You didn't really answer my question: How do you figure out what to set
it to? With a latency limit on when the query should finish, as opposed
to how late it can start, it's a lot easier to give a number. For
example, your requirements might state that a user must always get a
response to a click on a web page in 200 ms, so you set the limit to 200 ms.

>> So I think a more useful model is that new queries arrive at a given
>> rate, and each query is expected to finish in X milliseconds from its
>> arrival time (i.e the time the query is scheduled to begin, not the time
>> it was sent to the server) or it's counted as failed. If a transaction
>> cannot even be started by that deadline, because the connection is still
>> busy with the previous query, it's counted as failed without even
>> sending it to the server. With that definition, it makes sense to
>> specify the latency limit even without --rate.
>
> Yep. But that is not what I'm doing here. It would be interesting as well.
> It would be another patch.

Why is your patch more interesting than what I described? I'm pretty
sure we don't need both.

>> In that case, it's simply a limit on how long each query's
>> execution is allowed to last until it's considered as failed. IOW, each
>> query's scheduled start time is when the previous query ends.
>
> Not under --rate... that is the point of throttling!
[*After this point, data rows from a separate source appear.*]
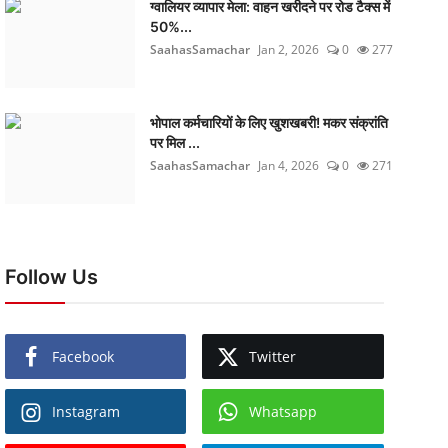
ग्वालियर व्यापार मेला: वाहन खरीदने पर रोड टैक्स में
50%...
SaahasSamachar
Jan 2, 2026
0
277
भोपाल कर्मचारियों के लिए खुशखबरी! मकर संक्रांति
पर मिल ...
SaahasSamachar
Jan 4, 2026
0
271
Follow Us
Facebook
Twitter
Instagram
Whatsapp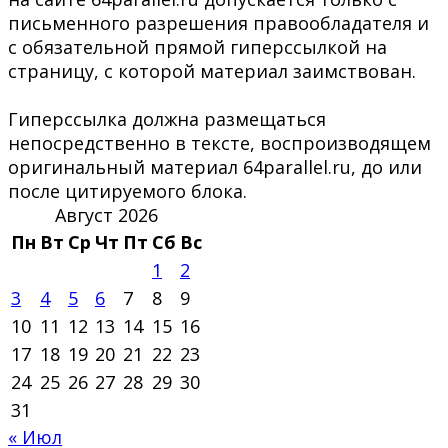
письменного разрешения правообладателя и
с обязательной прямой гиперссылкой на
страницу, с которой материал заимствован.
Гиперссылка должна размещаться
непосредственно в тексте, воспроизводящем
оригинальный материал 64parallel.ru, до или
после цитируемого блока.
Август 2026
Пн
Вт
Ср
Чт
Пт
Сб
Вс
1
2
3
4
5
6
7
8
9
10
11
12
13
14
15
16
17
18
19
20
21
22
23
24
25
26
27
28
29
30
31
« Июл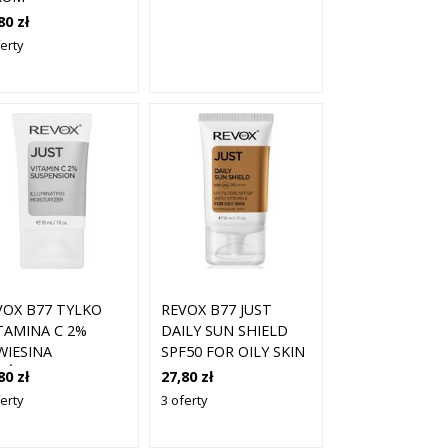
GŁADZAJĄCO-
80 zł
USZCZAJĄCE DO
erty
ARZY 30 ML
VOX B77 TYLKO
REVOX B77 JUST
TAMINA C 2%
DAILY SUN SHIELD
WIESINA
SPF50 FOR OILY SKIN
ZŚWIETLAJĄCY
30 ML
80 zł
27,80 zł
WILŻAJĄCY KREM
erty
3 oferty
 TWARZY I SZYI
ML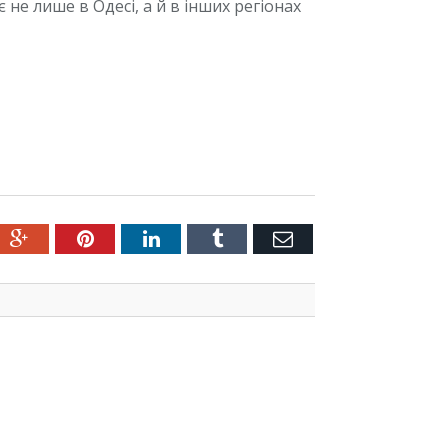
 не лише в Одесі, а й в інших регіонах
ter
Google+
Pinterest
LinkedIn
Tumblr
Емейл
Right, I got that. With "in that case", I meant when you're not throttling.

> Under throttling,
> the latency should really be computed wrt to the schedule start time and
> not the actual start time which may be 10 seconds afterwards when things
> are going bad... Also, there is the question of whether the "failed query"
> is executed or not. Here I'm not executing them, in effect they were
> aborted by the application. With your suggestion they would be executed
> anyway but considered failed.

I was thinking that if a query is already late when the connection
becomes free to execute it, it would not be executed. It would be
skipped, just as in your patch.

> So what you are suggesting is another (interesting) functionnality, that
> could indeed be named "latency limit" (count slow above a threshold
> queries), what I'm doing here is "lag limit" (scheduled query could not
> start on time and are skipped, this is really specific to --rate).

Ok, but *why* are you doing a "lag limit", and not a "latency limit"?
Under what circumstances is the lag limit a more useful setting?